Up against the ferocity of fire, it is easy to feel that forces beyond our control are at work. In the middle of the worst wildfire season in memory in California, there is a great sense of powerlessness in the face of nature.
Yet, almost every fire is ignited by a person — either by mistake or on purpose.
A flat tire on a trailer drags against the asphalt, sending a spark into dry vegetation and setting a racing inferno that kills people and destroys homes. That is how the Carr Fire began. A person with a hammer is believed to have mistakenly set the fires of the Mendocino Complex blaze, now the largest in California history.
Scientists agree that extreme weather patterns brought on by climate change have made fire seasons more destructive, partly by drying out more vegetation that serves as the fuel for wildfires.
Experts also worry that not enough attention is given to all the ways that people have made the problem of wildfires worse. Population growth in California means there are more people on the roads — cars are a prime culprit in wildfires — and more homes built in wilderness areas.

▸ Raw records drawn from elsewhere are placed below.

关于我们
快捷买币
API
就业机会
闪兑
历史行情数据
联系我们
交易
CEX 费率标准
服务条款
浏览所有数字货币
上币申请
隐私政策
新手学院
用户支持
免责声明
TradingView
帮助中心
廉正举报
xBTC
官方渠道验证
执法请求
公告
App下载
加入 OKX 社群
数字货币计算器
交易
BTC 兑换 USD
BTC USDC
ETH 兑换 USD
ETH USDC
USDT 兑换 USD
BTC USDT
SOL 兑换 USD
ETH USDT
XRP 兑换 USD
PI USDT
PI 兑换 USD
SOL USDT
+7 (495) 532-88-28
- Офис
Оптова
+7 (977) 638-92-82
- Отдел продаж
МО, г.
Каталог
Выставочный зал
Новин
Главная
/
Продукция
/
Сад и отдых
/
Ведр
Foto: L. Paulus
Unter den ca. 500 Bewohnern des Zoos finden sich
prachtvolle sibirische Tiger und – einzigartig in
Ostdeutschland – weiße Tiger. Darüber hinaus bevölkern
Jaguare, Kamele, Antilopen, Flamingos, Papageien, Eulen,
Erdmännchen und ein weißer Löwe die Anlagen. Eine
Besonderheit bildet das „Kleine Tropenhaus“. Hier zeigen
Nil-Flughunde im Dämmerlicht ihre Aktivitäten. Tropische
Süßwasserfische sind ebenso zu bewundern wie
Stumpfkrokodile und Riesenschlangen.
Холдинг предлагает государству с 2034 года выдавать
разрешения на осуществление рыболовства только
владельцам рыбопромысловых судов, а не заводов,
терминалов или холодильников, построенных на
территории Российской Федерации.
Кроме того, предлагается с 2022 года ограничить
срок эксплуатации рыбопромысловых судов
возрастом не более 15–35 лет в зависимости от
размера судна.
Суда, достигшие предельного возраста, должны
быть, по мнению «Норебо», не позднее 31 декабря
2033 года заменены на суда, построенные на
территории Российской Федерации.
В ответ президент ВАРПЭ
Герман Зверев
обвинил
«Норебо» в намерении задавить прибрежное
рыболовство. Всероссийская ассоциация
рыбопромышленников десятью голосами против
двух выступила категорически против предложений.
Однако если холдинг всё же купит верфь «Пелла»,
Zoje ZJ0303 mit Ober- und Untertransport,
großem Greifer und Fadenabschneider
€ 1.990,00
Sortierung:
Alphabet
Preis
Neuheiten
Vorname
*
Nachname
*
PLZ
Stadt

“It would be easy to throw our hands in the air and say it’s just climate change, and we can’t do anything about it,” said Jennifer K. Balch, a professor of geography at the University of Colorado at Boulder and an expert on wildfires. “But actually we are starting the majority of wildfires, and we can do something about it.”
Another factor, many experts say, are policies in California that protect forests from timber harvesting and a reluctance to set off controlled fires to burn vegetation.
William Stewart, an expert on forestry at the University of California at Berkeley, said that part of the California dream was keeping “nature as it is,” with minimal management of forests.
With so many fires burning so often, Stephen Pyne, a fire historian at Arizona State University, worries the public has become accustomed to disaster, unwilling to have difficult conversations about where houses are being built and whether controlled burns are a good idea.
“We just fight fire,” he said. “That’s the easiest political response. I’m beginning to think of these like mass shootings. A shooting happens in a grade school and nothing changes.”
Struggling to make sense of the cataclysm unfolding across California, with so many fires burning, firefighters and officials have often described what the state is facing as the “new normal.”
It has been repeated so often that it has become a cliché, but experts say it actually underplays what is happening.
“This is not the new normal for our high temperatures and wildfires,” said Glen MacDonald, a professor of geography at UCLA. “This is just a steppingstone.”